Arfuyen, 2006, 130 p., 14 euros

Qu’est-ce qui nous fait pressentir quelque chose de la perfection, de la plénitude, de l’équilibre ? En poésie, cela est difficile à déterminer, mais c’est pourtant visible, non seulement dans la reconnaissance de la maturité d’une écriture, mais aussi dans le rythme qui lui est imprimé. Une respiration soudainement est là, puissante, libre, et on veut la boire à pleines mains. On veut saisir les mots qui nous transportent. Et on peut admirer au passage celui qui a pu recueillir le feu de ce brasier invisible ; et cependant bien réel, voire incandescent.
L’écriture de Jean Mambrino nous apporte à la fois un souffle de fraîcheur, une plongée dans la contemplation de la beauté du monde, dans ses profondeurs, dans les éléments qui constituent sa vitalité. Car « le feu aime à se cacher / sous les paupières, alors / que la nuit fulgure en silence. / Là se préparent les larmes / des sources plus hautes / et plus basses que le ciel ». Ce seul poème résume à lui seul l’intensité de la respiration que porte cette poésie, équilibrée de manière heureuse entre l’acte d’habiter sa propre maison intérieure et les voyages terrestres et célestes dont est investi le voyageur et le poète, saisis par ce mouvement.

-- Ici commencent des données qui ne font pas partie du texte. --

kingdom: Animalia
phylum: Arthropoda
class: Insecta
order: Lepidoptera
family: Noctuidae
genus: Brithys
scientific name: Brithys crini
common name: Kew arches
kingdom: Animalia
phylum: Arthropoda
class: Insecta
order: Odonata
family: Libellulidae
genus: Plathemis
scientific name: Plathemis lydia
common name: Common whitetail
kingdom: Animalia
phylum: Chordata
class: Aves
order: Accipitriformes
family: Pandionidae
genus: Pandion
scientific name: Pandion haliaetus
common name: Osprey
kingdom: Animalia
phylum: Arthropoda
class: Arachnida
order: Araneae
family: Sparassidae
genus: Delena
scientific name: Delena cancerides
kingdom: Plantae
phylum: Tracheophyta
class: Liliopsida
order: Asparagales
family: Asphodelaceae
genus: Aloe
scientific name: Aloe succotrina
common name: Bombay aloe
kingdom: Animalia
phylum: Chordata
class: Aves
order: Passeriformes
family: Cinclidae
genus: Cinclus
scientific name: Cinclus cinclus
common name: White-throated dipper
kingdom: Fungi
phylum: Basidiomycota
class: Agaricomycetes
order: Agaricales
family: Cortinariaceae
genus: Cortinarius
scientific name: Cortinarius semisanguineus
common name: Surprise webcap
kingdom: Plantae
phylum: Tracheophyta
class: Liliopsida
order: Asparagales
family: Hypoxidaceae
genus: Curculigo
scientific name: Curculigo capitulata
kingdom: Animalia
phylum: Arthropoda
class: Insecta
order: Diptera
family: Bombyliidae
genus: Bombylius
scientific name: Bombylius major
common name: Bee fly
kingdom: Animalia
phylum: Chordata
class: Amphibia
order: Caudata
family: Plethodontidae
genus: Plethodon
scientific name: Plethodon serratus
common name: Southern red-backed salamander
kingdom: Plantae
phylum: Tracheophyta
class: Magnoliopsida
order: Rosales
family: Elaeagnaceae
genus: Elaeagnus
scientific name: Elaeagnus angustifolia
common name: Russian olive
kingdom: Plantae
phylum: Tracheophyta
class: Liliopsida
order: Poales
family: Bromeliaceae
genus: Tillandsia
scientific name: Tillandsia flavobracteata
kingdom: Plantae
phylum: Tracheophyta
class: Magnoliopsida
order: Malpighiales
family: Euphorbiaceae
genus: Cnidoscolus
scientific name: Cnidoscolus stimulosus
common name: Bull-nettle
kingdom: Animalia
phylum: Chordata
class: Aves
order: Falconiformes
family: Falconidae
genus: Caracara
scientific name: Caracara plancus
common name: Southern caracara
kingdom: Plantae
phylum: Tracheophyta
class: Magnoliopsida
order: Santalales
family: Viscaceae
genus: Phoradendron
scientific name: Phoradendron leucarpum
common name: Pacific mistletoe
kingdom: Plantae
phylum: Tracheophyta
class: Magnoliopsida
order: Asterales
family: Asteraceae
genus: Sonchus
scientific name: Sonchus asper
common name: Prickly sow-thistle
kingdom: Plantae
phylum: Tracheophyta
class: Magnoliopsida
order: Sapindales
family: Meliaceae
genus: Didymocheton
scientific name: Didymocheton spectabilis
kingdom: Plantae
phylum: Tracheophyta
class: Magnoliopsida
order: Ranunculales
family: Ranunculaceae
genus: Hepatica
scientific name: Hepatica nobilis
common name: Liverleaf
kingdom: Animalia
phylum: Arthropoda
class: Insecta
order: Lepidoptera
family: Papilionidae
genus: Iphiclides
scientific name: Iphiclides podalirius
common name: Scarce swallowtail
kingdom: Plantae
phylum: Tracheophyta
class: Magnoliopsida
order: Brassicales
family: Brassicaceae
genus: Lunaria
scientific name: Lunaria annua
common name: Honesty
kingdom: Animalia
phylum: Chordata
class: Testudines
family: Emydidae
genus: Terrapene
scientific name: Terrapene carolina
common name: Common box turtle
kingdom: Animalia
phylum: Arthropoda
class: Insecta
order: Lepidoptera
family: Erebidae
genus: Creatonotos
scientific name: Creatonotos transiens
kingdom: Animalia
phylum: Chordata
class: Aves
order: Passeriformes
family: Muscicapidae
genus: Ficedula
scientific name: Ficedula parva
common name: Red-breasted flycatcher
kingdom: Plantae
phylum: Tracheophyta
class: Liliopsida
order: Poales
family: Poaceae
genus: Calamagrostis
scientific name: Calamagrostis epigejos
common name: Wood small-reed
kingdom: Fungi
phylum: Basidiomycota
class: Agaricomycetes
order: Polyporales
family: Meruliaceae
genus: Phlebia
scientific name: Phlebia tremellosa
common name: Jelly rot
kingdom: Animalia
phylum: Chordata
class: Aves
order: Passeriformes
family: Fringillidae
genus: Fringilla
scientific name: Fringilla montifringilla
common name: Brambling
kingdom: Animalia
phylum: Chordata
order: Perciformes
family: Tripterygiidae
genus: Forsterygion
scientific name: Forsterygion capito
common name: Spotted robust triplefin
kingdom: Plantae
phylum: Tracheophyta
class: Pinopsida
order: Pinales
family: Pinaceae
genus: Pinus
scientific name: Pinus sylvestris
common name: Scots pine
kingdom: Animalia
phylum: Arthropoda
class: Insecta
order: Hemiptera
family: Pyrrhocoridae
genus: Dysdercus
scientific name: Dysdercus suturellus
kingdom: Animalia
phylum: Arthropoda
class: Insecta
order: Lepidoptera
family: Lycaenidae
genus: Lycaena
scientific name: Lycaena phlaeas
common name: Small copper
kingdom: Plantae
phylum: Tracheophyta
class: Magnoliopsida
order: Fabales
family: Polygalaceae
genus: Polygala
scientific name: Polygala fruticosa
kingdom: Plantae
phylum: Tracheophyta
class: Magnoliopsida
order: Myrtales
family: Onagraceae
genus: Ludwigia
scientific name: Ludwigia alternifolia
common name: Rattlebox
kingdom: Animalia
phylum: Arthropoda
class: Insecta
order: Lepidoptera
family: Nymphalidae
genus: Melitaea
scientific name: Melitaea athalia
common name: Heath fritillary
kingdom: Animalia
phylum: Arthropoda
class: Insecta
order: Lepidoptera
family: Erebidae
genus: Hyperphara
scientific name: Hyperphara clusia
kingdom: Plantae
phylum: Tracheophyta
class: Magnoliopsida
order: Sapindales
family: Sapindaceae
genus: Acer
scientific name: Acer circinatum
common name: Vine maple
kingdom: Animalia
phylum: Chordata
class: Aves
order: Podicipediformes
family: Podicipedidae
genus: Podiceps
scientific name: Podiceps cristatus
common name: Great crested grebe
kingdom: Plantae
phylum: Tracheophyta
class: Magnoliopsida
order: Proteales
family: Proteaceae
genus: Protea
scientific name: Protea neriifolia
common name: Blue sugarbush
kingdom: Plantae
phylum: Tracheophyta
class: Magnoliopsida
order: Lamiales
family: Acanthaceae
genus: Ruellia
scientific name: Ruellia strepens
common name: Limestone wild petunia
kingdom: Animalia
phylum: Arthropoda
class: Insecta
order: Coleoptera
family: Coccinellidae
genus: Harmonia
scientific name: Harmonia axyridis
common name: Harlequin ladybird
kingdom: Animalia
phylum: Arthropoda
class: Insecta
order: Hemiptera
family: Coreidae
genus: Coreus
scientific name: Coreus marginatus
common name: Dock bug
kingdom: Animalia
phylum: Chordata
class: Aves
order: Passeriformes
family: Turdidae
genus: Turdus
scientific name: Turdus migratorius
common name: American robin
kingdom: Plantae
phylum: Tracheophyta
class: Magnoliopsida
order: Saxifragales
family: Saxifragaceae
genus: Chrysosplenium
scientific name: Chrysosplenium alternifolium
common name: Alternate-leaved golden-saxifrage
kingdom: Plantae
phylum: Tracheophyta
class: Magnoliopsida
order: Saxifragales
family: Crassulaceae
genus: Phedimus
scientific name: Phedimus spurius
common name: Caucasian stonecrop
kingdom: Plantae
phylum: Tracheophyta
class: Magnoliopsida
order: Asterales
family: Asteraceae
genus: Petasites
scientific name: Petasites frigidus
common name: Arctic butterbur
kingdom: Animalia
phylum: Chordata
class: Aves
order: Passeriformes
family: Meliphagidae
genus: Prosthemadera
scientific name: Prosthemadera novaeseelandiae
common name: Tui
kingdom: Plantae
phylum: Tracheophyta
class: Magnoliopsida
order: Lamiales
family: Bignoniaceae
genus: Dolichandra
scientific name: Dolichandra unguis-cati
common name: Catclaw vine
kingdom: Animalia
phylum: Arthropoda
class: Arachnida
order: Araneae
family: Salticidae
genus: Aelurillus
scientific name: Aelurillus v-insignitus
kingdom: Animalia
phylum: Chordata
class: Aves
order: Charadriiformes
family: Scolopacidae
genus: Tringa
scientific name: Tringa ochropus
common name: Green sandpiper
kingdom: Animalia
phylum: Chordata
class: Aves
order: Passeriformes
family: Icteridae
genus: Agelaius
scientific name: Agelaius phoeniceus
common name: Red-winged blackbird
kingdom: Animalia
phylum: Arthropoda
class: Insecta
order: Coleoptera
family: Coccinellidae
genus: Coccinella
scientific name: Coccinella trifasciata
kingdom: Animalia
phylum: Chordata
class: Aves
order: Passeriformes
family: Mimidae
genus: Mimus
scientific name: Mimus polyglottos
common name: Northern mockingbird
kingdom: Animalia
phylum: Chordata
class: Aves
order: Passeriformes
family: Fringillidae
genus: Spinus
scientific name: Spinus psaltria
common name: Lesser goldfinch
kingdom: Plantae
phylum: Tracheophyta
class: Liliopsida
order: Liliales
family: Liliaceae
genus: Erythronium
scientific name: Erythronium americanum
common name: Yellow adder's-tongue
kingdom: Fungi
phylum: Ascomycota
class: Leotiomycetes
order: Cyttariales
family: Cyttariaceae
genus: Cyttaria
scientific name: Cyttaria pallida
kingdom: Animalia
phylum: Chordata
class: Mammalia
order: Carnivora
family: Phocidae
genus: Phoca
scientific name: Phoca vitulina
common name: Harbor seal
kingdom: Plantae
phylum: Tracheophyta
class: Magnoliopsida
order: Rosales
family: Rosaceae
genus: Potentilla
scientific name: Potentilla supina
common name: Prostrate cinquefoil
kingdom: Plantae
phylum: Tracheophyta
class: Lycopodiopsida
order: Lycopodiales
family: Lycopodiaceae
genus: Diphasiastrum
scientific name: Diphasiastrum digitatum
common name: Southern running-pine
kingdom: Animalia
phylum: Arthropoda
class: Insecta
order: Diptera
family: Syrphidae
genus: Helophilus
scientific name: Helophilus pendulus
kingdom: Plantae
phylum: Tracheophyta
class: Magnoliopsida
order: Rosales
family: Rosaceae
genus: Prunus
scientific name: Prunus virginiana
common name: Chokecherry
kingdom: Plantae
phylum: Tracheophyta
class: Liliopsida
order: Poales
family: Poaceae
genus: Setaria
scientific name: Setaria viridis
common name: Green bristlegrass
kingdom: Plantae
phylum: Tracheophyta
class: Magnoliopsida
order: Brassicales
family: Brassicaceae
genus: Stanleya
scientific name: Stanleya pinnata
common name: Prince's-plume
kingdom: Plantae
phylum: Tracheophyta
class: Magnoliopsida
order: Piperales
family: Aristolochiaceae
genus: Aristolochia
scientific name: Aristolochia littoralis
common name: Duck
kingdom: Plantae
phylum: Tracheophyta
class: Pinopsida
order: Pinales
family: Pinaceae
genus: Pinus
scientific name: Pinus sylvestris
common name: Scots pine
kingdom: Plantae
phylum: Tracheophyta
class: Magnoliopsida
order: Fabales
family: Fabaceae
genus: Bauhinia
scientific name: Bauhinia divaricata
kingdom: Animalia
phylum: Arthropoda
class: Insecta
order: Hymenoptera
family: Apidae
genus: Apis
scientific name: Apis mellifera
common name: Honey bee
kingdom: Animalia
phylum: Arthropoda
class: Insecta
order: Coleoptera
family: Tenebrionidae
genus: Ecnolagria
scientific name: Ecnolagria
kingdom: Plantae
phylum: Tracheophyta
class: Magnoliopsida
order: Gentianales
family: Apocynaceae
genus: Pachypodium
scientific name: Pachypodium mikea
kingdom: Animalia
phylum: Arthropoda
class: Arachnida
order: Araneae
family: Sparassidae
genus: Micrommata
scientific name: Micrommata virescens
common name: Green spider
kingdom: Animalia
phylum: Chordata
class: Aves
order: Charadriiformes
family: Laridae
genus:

Cette respiration est pleine de sensualité. Le poète se laisse étonner par le parfum des choses les plus extérieures comme aussi par leur enveloppe intérieure, « où une louange plus haute et profonde / que toute adoration / emplit ton être / tourné à travers les créatures / vers leur créateur-abîme / inaccessible dans son intimité ». Le monde du poète s’élargit vers le cosmos total et vers la plénitude intérieure qui en émane.
Dans la dernière partie, le poète porte son regard sur l’éternité, comme si « à l’heure où les ombres s’allongent » cela lui permettait une saisie plus immédiate de ce qui attend le croyant. Et une reconnaissance du temps mûr, du corps et du regard intérieurs en osmose avec l’appel du grand large, l’infini de Dieu.